- TO DO
Report every line of the records that contains the word "clockwise".

Before-and-after object lists
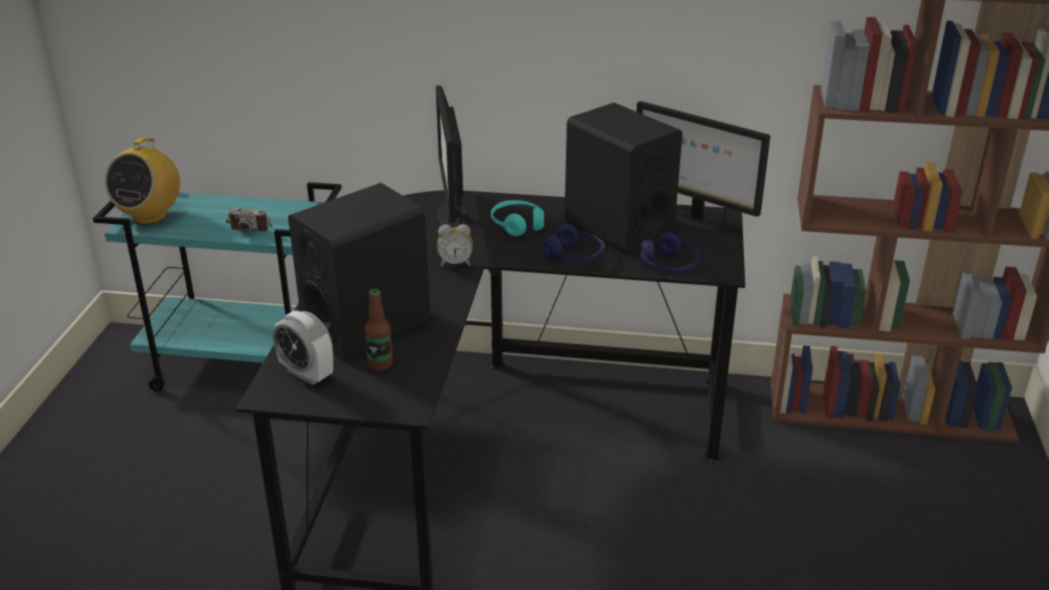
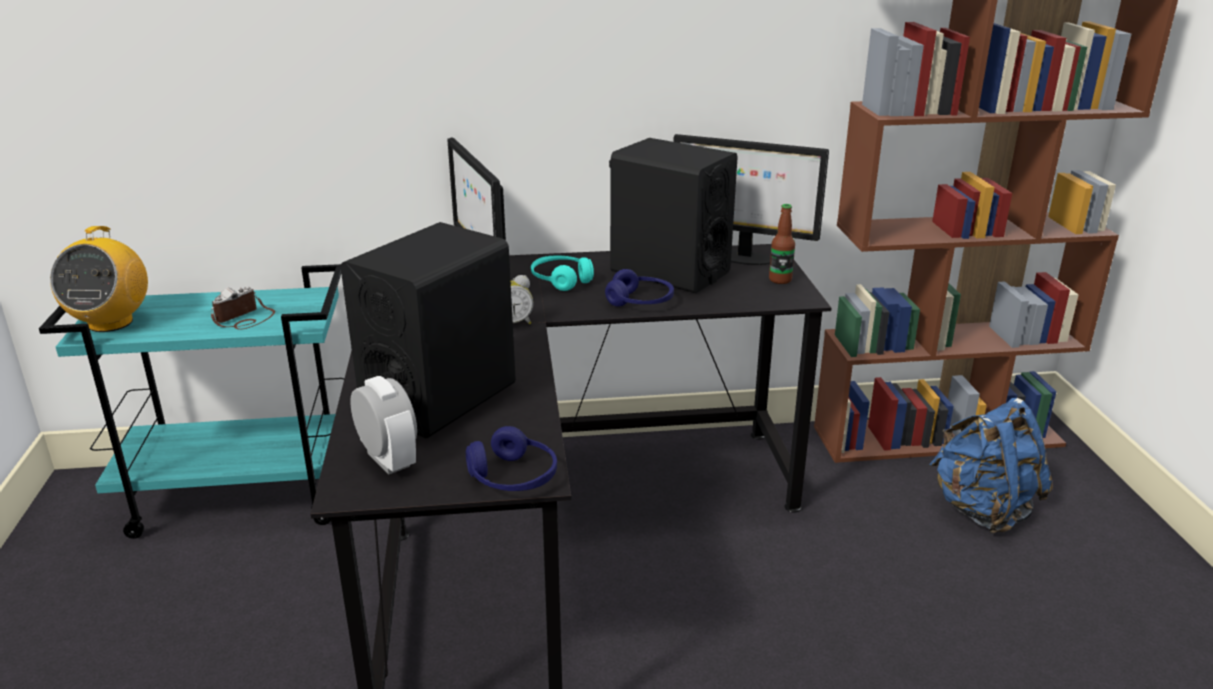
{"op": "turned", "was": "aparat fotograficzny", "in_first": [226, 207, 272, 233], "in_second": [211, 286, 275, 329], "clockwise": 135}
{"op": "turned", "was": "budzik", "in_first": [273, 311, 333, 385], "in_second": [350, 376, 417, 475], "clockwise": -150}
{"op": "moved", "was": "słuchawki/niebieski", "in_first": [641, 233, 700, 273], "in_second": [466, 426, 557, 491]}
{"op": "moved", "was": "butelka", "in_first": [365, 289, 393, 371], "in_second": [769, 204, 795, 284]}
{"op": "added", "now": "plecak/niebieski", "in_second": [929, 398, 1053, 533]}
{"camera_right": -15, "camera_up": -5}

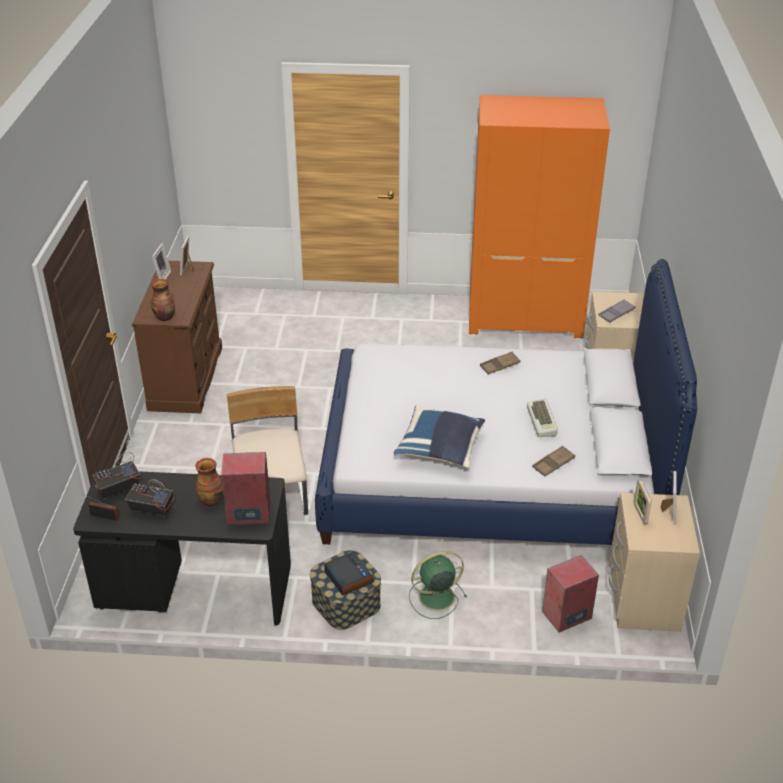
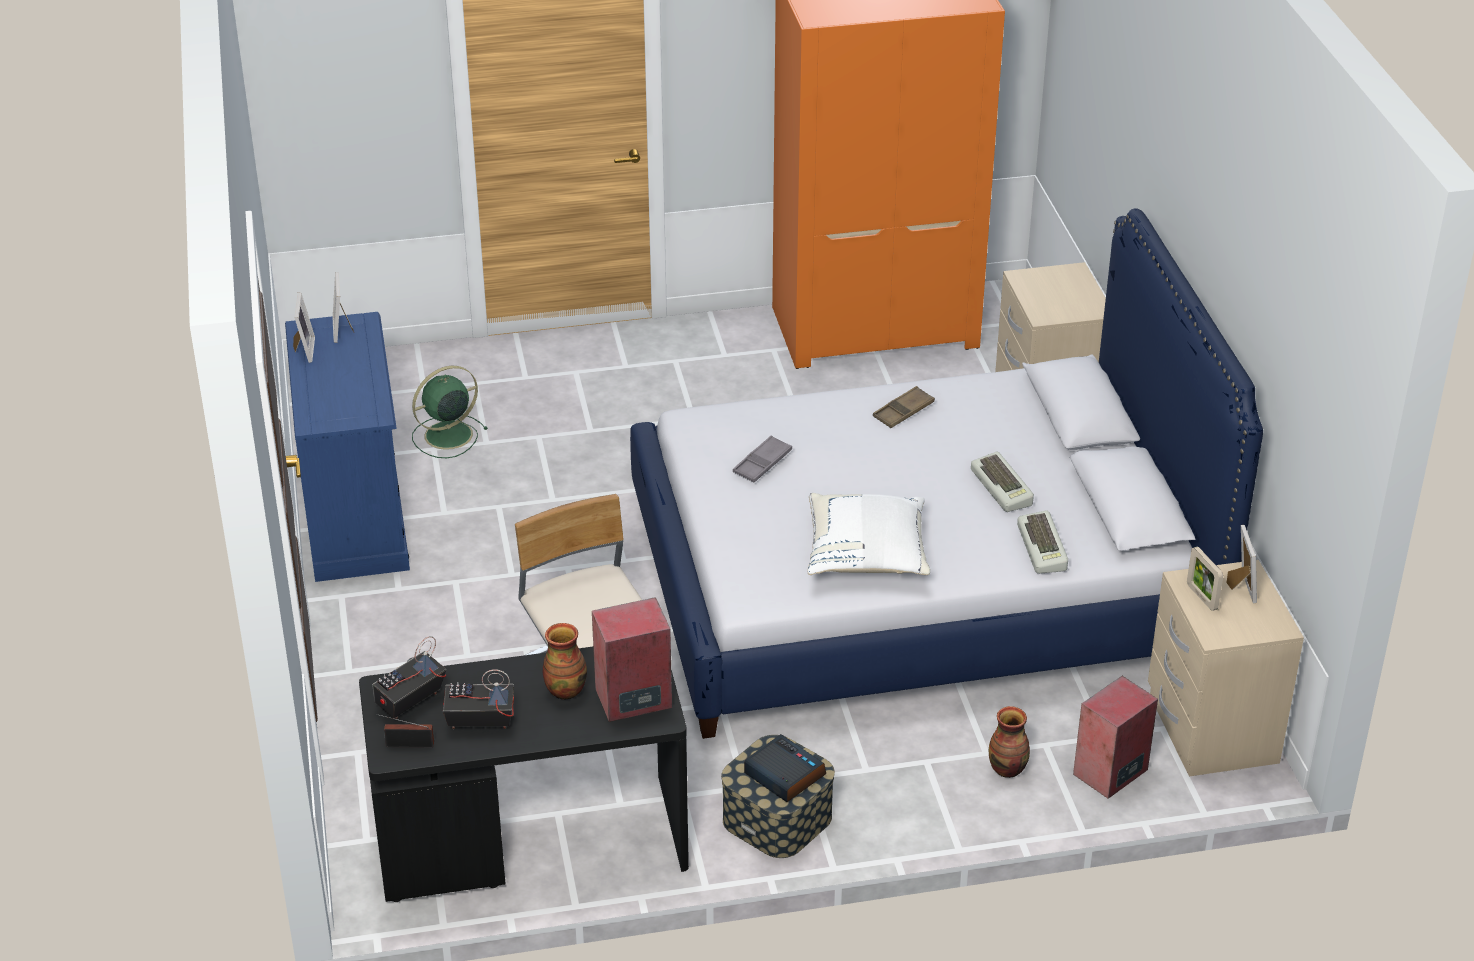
{"op": "recoloured", "was": "komoda/brązowy", "now": "komoda/niebieski", "in_first": [132, 261, 222, 413], "in_second": [285, 312, 410, 582]}
{"op": "moved", "was": "wentylator/zielony", "in_first": [409, 551, 467, 619], "in_second": [412, 366, 488, 458]}
{"op": "moved", "was": "taca/szary", "in_first": [598, 299, 635, 323], "in_second": [733, 435, 792, 482]}
{"op": "recoloured", "was": "poduszka/niebieski", "now": "poduszka/biały", "in_first": [394, 405, 485, 468], "in_second": [808, 493, 930, 575]}
{"op": "moved", "was": "wazon", "in_first": [151, 279, 175, 321], "in_second": [989, 706, 1030, 778]}
{"op": "replaced", "was": "taca/brązowy", "now": "klawiatura", "in_first": [532, 446, 575, 477], "in_second": [1017, 510, 1068, 574]}
{"camera_right": -15, "camera_up": 0}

- PROBLEM SOLUTION
{"op": "turned", "was": "aparat fotograficzny", "in_first": [226, 207, 272, 233], "in_second": [211, 286, 275, 329], "clockwise": 135}
{"op": "turned", "was": "budzik", "in_first": [273, 311, 333, 385], "in_second": [350, 376, 417, 475], "clockwise": -150}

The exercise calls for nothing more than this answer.